I recently was invited to a party which I was fearful to attend because I did not think I knew a lot of the other guests, so when the host who happens to be a special friend asked if I would be coming, my response was, I’ll try my best to be there.
It has become very clear to me that I have hidden behind that little apostrophe mark for too long. It is such a safe word, as it makes me sound like a nice person, but it keeps me from having to commit. I’ll try, I’ll see, and I’ll think about it are examples of how I made excuses to mask the fear and anxiety I have of so many things. It is becoming clear to me lately that I used my Mother as my security blanket. Having her to care for in a way was a solution for me to stay in the safe "I'll do it one day" life.
I lived my life feeling like a square constantly trying to fit into a circle. I would watch and admire others, but I just could not get the courage to say I WILL. Most people thought I was hard on myself, or not confident, or just plain afraid.
After all, I was so funny and outgoing. . . who ever would have thought I was extremely anxious? Yes, I have had anxiety issues since I was a child.
Sadly, it was not something understood years ago, and it was easier emotionally for my parents to protect me versus forcing me out into the world. I heard a lot of "Donna can't do that," and when I was scared it was ok for Me to not have to go. I so understand they were trying to protect me, as no one likes to see their children hurting.
Hiding behind the apostrophe and being allowed to avoid was my normal, but it was making me sad, as I wanted to venture and try. Staying safe in "I’ll" was actually making me ILL. It is remarkable how moving that apostrophe can change that little word and having the WiLL to add just one letter can change the meaning completely. I knew it was time to say goodbye to the past and do my best to work on the anxious feelings. Anyone that suffers anxiety knows it is a silent paralyzing pain that most don’t know you have or even can understand.
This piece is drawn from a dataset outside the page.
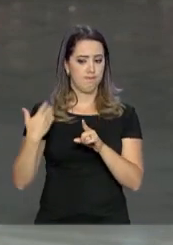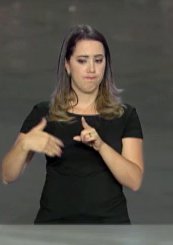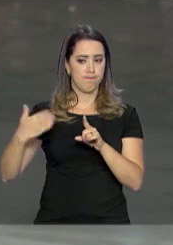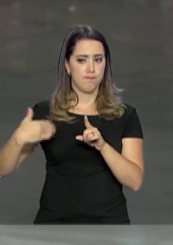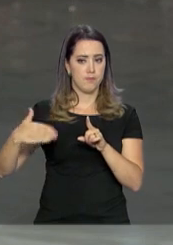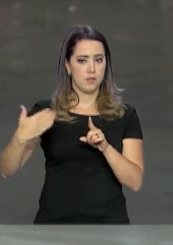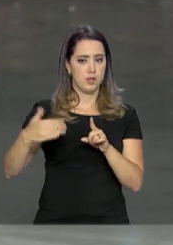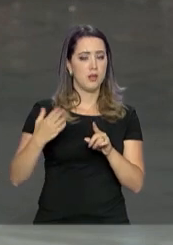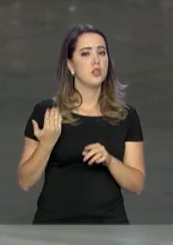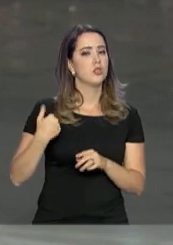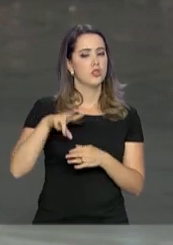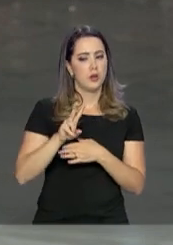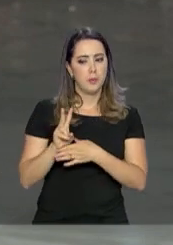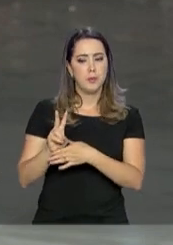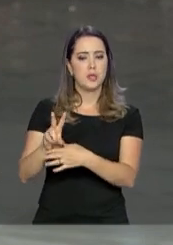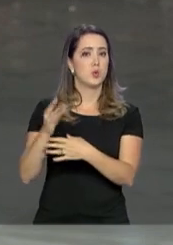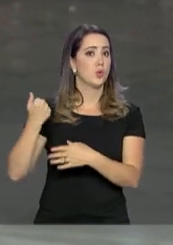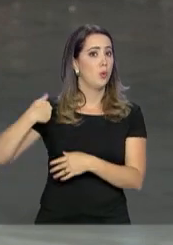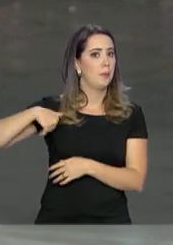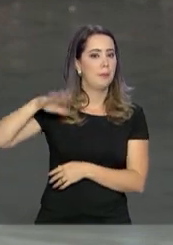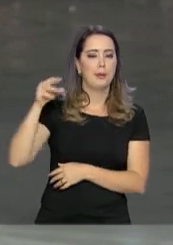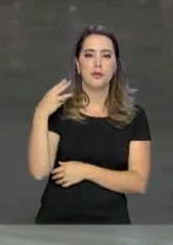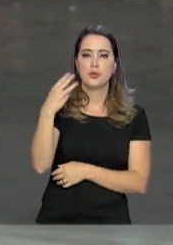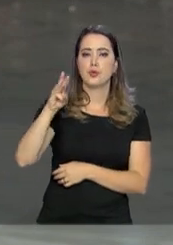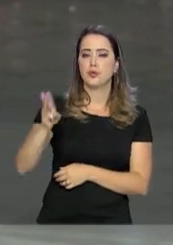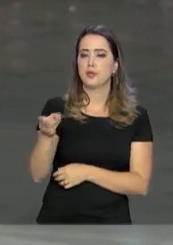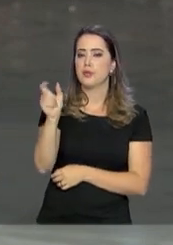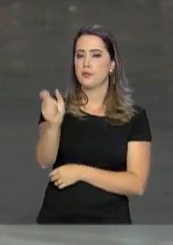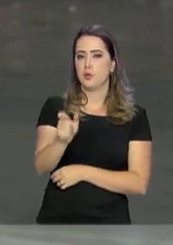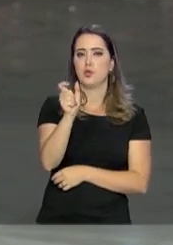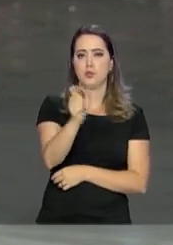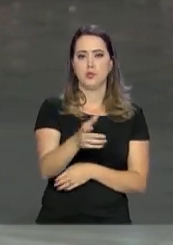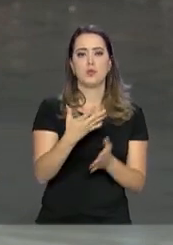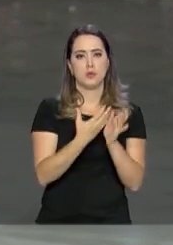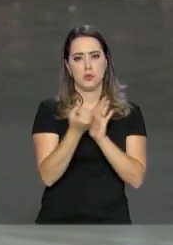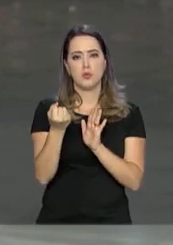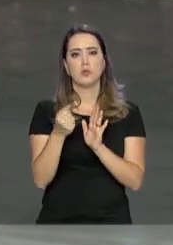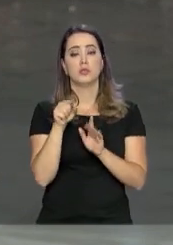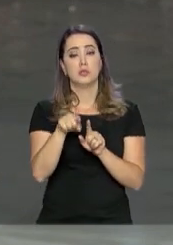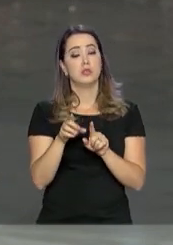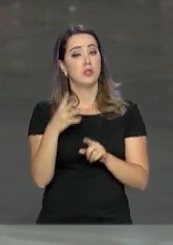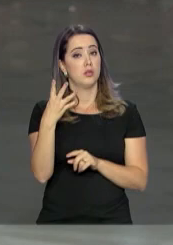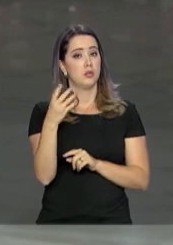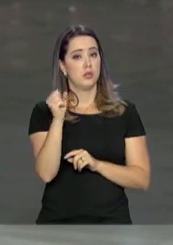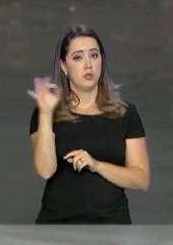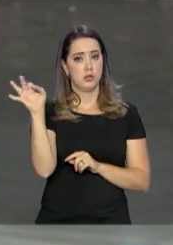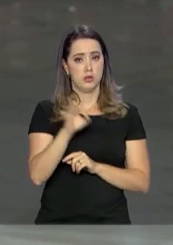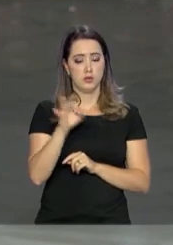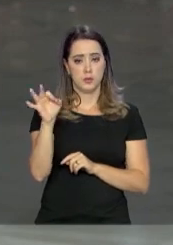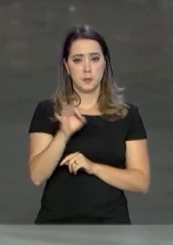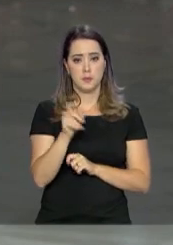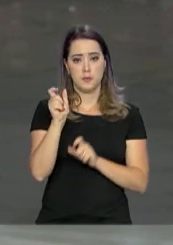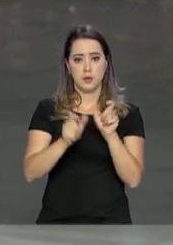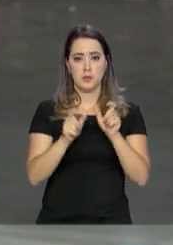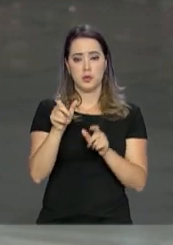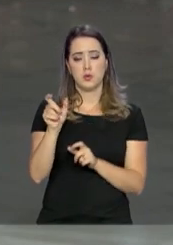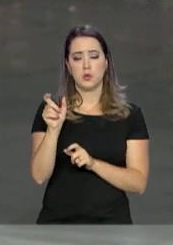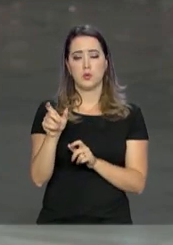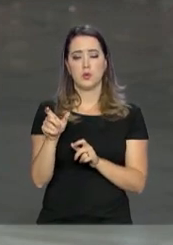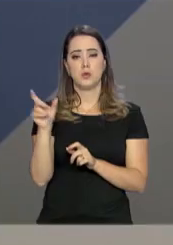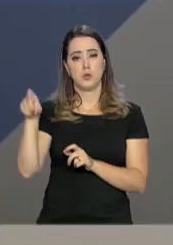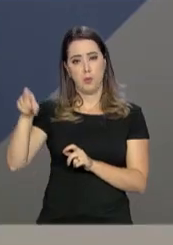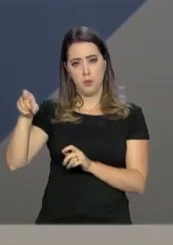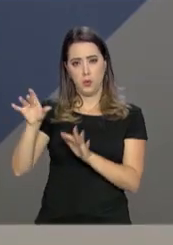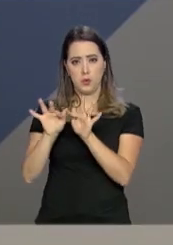já levou microcrédito a mais de 3 milhões de pessoas, 48% delas beneficiárias do Bolsa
With a racing heart but a smile on my face, I attended the party which I was trying to avoid out of fear of not fitting in. I had the most wonderful afternoon, and I was wrong in my assumption I would not know anyone; I actually reconnected with people I had not seen in a very long time, and I also met some wonderful new people. It was a beautiful day, and again I would have lost out on a great memory had I listened to my fear and remained in the "I’ll" mindset. I am blessed my friend pushed me to say yes. Sometimes you must know you cannot do everything alone and you need help.
I continue at times to hide behind the apostrophes of my life. I have a long way to go and lots of fights with anxiety to get through for sure. I have a list of things I want to try to do, and some of them I WiLL do soon and some may take a little more work. I'm still fighting to fit into the circle more comfortably, but I am no longer as afraid of venturing out as I once was.
I share my story of the anxiety and insecurities I have to inspire others. I believe each of us has fears that hold us back.
At times we all need a cheerleader to remind us we can do it. Perhaps one person will relate to this post and know they are not alone, and I can be their cheerleader as my friend was and remains mine.
I am blessed to have many strong people in my life who have gone through things that I could not even imagine. I watch them with deep admiration as they stand up and say "I will" every single day. When I feel scared of trying something or going somewhere out of my comfort zone, I think of them and their courage and I know what I am going through is nothing compared to their journey.
Each day that passes and that I write about in my journal will be history of my story to be left behind. Reading back on some of the pages of my life, I had a lot of "I’ll try" days, and it makes me sad that I was so afraid to peek around the apostrophe mark and that fear was keeping me ill. I am facing the fear and attempting things I never imagined possible. I still get anxiety, but I try hard not to let it overcome me and to talk it out with people who care, and if I need help stepping into a moment of fear, I ask for help, but I go!
I am 50-something, and I truly want these to be the best days of my life; each day I will make the effort to not let fear and anxiety control me. I am throwing away the apostrophe mark because the journey of trying to say I WILL to new things, and learning feels GREAT, and while at times it's scary, it's even more exciting!
I thank my very special cheerleader who I feel got me through a major breakthrough, and I applaud the many wonderful strong women in my life whom I watch and admire, and I am thankful for each day . . . together let's stand up and cheer I WILL!